→ **Exercices à résoudre**
A: D'après le récit des balades ferroviaires en Alsace, quelle ligne de TER s'agissait-il d'explorer ?
B: Dans le récit des balades ferroviaires en Alsace, pourquoi la blonde locataire des lieux finit-elle par disparaître ? Répondez en une à trois phrases.
C: Rédigez la suite du récit des balades ferroviaires en Alsace, à partir de sa dernière phrase.

Cigogne dans un champ

Le long de ma ligne : deux balades ferroviaires en Alsace.

Tout commence un matin de février 2009, sur un canapé au Yukon. Je roupille du sommeil du juste, après une longue, enfiévrée et enneigée nuit de festival à Whitehorse. Déboulant autant dans ma conscience que dans mon trouble champ de vision, une blonde locataire des lieux semble se demander qui je suis, me le demander ensuite avant de finalement disparaitre, en constatant que je me suis rendormi. Cette dite blonde locataire des lieux n’est autre que Pascale, Pascalounette, Pascalougarou qui va, par la suite, squatter notre coloc’ pendant six mois avant de partir vivre de nouvelles aventures. Nos chemins se recroiseront par la suite à Vancouver, à Montréal, auprès de quelques ânes et, le plus souvent, en Alsace. C’est ainsi que, au sortir des mes randonnées sans voiture en la Vallée de la Bruche et d’un chouette week-end sportif entre potes (aux fortes consonnances lensoises), je suis donc allé passer une poignée de jours du côté d’Herrlisheim avec, entre deux soirées de souvenirs, une idée en tête : explorer la ligne de TER N°9, de Strasbourg à Lauterbourg et m’offrir ainsi quelques escapades, le temps d’une journée. Voici donc le récit de ces errances, de ces balades et arrêts impromptus où se croisent des saumons, des cigognes, une glace et un traversier teuton.

→ **Extrait des données**
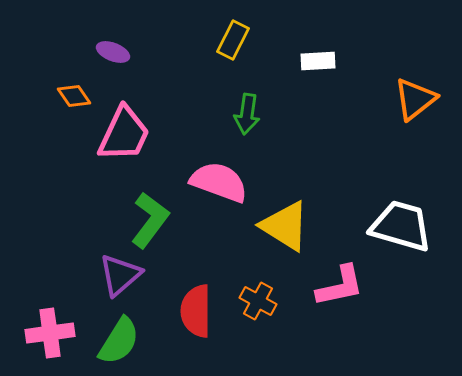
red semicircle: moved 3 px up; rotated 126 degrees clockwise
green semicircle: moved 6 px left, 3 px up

→ **Réponses finales**
A: La ligne de TER n° 9, de Strasbourg à Lauterbourg.

B: Elle disparaît parce qu'elle constate que la personne endormie sur le canapé s'est rendormie, après lui avoir demandé qui elle était.

C:
Prendre le train en Alsace

Un barrage et une passe à Gambsheim

La dernière fois que j’ai visité un passage migratoire pour les saumons, c’était – ô coïncidence subtile et délicate – à Whitehorse. Alors, quand j’ai étudié les activités possibles un lundi 29 avril en Alsace, je n’ai pas vraiment eu l’embarras du choix puisque le passage 309 m’a paru être la seule chose faisable facilement ce jour-là.

Le passage 309, kesaco ?

Donc, le passage 309, c’est une initiative locale pour promouvoir le tourisme frontalier entre la France et l’Allemagne et, plus précisément, les municipalités de Rheinau en et de Gambsheim. Sur le terrain, cela se concrétise « à travers diverses initiatives, allant de la conception et distribution de supports promotionnels (brochures, affiches, plans) à l’organisation d’événements ou d’expositions, et même à la gestion de projets européens d’envergure ». Je cite ici la page A propos du site officiel !

Et donc, aller voir la passe aux poissons.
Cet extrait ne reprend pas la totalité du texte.